From this cabin we heard the panthers scream and the wolves howl and at least one bear was killed in passing. Deer by the half dozens loped down the ravine and sighting 20 odd turkeys was common. Contacting neighbors we found the most generous hill people that ever lived, an old Methodist Church, Old Bethel, to which people from a radius of miles would come in ox wagons or even in better vehicles, others on horseback or afoot.

They’d bring their children (to the church) and spread bedding in the corners; there’d be singing and preaching that moved to spiritual uplist and Uncle Abe Turney would talk to God in prayer in a way that could not be denied. Here’s where the old sister said "Praise God!…somebody hold my baby while I shout!"

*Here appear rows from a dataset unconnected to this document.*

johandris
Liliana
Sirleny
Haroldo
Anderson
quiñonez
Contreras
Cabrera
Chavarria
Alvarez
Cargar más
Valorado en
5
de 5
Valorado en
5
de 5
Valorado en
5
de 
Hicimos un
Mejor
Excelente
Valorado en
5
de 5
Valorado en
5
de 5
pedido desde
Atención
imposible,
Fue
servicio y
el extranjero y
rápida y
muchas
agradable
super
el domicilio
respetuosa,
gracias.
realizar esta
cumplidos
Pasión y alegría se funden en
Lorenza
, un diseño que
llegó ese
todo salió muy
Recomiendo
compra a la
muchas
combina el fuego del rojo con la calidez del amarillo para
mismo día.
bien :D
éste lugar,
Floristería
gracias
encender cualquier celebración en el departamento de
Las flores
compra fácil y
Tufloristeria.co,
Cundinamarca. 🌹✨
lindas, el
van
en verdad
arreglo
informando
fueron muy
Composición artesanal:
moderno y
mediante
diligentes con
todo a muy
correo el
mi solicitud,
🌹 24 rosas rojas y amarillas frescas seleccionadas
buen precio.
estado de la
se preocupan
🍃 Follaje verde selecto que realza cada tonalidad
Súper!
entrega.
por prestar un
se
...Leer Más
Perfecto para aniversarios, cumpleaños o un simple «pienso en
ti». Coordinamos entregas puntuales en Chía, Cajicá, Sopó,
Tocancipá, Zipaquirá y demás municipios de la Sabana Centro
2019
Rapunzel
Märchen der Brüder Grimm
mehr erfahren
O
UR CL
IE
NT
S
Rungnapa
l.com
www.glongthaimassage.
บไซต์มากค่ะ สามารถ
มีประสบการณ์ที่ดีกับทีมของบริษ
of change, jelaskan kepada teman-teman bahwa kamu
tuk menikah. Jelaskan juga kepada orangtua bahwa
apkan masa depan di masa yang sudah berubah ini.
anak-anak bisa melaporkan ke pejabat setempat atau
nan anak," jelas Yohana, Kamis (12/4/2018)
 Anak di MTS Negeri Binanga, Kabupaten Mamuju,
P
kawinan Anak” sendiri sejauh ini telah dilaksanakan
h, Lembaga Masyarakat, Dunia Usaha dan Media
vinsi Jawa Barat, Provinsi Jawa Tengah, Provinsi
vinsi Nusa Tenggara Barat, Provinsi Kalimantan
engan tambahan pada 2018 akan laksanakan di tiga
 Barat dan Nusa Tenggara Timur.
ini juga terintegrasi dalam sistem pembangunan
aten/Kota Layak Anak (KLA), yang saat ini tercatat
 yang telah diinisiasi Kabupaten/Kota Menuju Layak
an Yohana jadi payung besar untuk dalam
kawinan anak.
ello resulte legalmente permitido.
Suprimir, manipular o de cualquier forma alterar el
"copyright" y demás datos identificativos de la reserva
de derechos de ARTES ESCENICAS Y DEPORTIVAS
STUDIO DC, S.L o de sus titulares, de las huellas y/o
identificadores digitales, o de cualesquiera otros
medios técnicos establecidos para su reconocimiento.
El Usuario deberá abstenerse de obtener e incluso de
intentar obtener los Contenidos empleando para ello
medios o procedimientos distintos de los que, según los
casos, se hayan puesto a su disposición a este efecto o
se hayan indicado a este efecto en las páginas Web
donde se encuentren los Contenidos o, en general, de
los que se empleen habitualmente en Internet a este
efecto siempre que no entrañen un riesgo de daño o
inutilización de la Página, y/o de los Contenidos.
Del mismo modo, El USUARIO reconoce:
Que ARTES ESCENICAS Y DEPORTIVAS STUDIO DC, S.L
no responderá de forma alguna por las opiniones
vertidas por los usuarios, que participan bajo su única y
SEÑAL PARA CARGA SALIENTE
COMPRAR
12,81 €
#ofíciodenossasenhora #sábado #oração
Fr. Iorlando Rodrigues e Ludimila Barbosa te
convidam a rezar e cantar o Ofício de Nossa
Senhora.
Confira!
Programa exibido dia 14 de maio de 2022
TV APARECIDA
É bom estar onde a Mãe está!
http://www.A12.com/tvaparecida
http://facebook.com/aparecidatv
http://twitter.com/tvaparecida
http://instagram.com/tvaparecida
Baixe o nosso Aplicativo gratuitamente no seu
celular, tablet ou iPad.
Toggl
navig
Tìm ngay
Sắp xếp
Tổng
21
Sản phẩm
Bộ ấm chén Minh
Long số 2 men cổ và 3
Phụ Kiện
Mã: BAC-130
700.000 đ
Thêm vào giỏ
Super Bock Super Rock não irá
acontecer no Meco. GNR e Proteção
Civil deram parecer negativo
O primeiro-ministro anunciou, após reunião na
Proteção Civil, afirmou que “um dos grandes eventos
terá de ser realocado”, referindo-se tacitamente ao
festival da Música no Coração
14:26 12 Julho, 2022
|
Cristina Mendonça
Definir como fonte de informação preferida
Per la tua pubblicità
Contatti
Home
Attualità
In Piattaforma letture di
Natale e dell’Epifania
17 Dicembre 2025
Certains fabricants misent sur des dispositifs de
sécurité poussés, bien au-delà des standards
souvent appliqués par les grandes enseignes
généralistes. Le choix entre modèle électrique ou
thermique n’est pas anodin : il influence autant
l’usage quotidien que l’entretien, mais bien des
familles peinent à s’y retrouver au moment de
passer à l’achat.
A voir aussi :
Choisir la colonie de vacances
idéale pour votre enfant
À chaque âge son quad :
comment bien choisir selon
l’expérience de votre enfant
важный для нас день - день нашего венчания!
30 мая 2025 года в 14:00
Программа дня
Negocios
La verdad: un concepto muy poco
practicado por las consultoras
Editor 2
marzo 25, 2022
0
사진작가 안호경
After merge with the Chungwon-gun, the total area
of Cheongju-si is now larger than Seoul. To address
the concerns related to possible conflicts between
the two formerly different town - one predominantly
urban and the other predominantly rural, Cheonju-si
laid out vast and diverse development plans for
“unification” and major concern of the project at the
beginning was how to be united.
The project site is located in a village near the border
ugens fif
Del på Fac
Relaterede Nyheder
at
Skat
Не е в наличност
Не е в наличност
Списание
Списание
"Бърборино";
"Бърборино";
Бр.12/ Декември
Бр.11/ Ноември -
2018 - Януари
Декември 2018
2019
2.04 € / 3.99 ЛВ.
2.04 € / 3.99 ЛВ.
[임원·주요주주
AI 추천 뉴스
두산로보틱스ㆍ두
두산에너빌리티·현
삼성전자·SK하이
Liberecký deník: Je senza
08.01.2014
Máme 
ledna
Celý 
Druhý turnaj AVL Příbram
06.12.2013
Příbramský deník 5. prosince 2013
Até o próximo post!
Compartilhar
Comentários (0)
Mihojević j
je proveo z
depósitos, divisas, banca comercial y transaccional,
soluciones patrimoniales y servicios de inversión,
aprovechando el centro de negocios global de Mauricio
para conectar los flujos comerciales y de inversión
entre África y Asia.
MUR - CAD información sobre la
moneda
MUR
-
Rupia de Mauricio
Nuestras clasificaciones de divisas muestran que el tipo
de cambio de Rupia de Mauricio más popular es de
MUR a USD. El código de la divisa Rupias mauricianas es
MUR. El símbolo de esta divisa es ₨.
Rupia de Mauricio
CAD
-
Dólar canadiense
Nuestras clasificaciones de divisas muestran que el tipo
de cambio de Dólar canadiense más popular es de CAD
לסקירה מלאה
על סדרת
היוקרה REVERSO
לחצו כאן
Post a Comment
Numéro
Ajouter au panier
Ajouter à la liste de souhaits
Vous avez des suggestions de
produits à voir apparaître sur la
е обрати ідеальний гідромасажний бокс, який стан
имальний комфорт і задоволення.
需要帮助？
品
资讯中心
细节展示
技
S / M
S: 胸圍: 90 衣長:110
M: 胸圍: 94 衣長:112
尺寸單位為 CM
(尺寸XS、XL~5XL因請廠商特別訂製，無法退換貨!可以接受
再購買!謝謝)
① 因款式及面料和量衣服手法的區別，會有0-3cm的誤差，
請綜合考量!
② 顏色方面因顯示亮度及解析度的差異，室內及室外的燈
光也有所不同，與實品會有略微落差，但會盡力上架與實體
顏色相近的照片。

Ater the meeting Charley Turney would say "everybody go home with me!" and sure enough there’d be a big crowd accept. I never knew a more hospitable man than Charley Turney and Aunt Jeannie made the finest coffee and big fat biscuits and there was pork roast, taters, gravy and vegetables galore.

Old Bethel Community must have a new district school! So the Lynns, Turneys, Whitakers, etc., got together and soon by the help of everybody a new Union Church and school house and a new district (#38( was established.

The writer was one of the early teachers, taught twelve terms within walking distance of home. Bethlehem 4, Bethel 6, Cullum 2, three miles to any point. A moving spirit was William Allen Turney (Bill Allen) who lived at least four miles from Old Bethel but who patronized not only his own school but his son John attended Quitman and Heber schools and with the writer four terms.

George Allen Turney, the youngest son, was with this writer 8 terms, one term at Kinderhook, now Edgemont. This writer and George A. Turney ate together, roomed together, studied together, slept together and bonds of allegiance drew us closer than buddies.

About the year 1894 Charley Turney and T.A. Stuart built a saw and grist mill and a cotton gin. Andrew Lynn, Jr. for several years had a blacksmith shop, as huckster kept dry goods and groceries.

This section for many years had received mail at Shiloh, Eglantine and Kinderhook 5 to 10 miles away and across Little Red River. A branch route from Morganton was extended to Chalk, McLehaney, Scott and Smallwood communities. Later on Higden, named for a family of long residents in Saline township (old Uncle Tommie Higdon) whose only son, Dave, lived near Old Higden, home of the Uncle Davy Nicholson place. The Higdons had connections with the Codys, Crocketts, Woods, Turneys, Thomasons.

John Calvin Turney son of Bill Allen Turney established a general store at Higden in the late 1870’s but later moved to Quitman. George A. Turney moved to Higden where he had various enterprises; left three sons and two daughters.

Robert E. Lee Flowers first married Lucy, a daughter of Bill Allen Turney (Wm. A. Turney), she passed away and left also five children. George Allen (Red George) Turney was also married to a Lucy (Allison).

On October 16, 1911 Andrew Lynn was paid $25.00 for one acre of land that was to become the Higden Cemetery. The Higden, Lower Barnes (Barrens), Turney and Treadway Cemeteries were relocated at the Hidgen-McLehaney Cemetery July 1960, due to the forming of Greers Ferry Reservoir. Sylvia Ibbotson has compiled a comprehensive list of graves in the old cemeteries, and graves, numbers and names or relocation in the Higden-McLehaney Cemetery.

This is from the Spring 1987 issue of Cleburne County Historical Journal.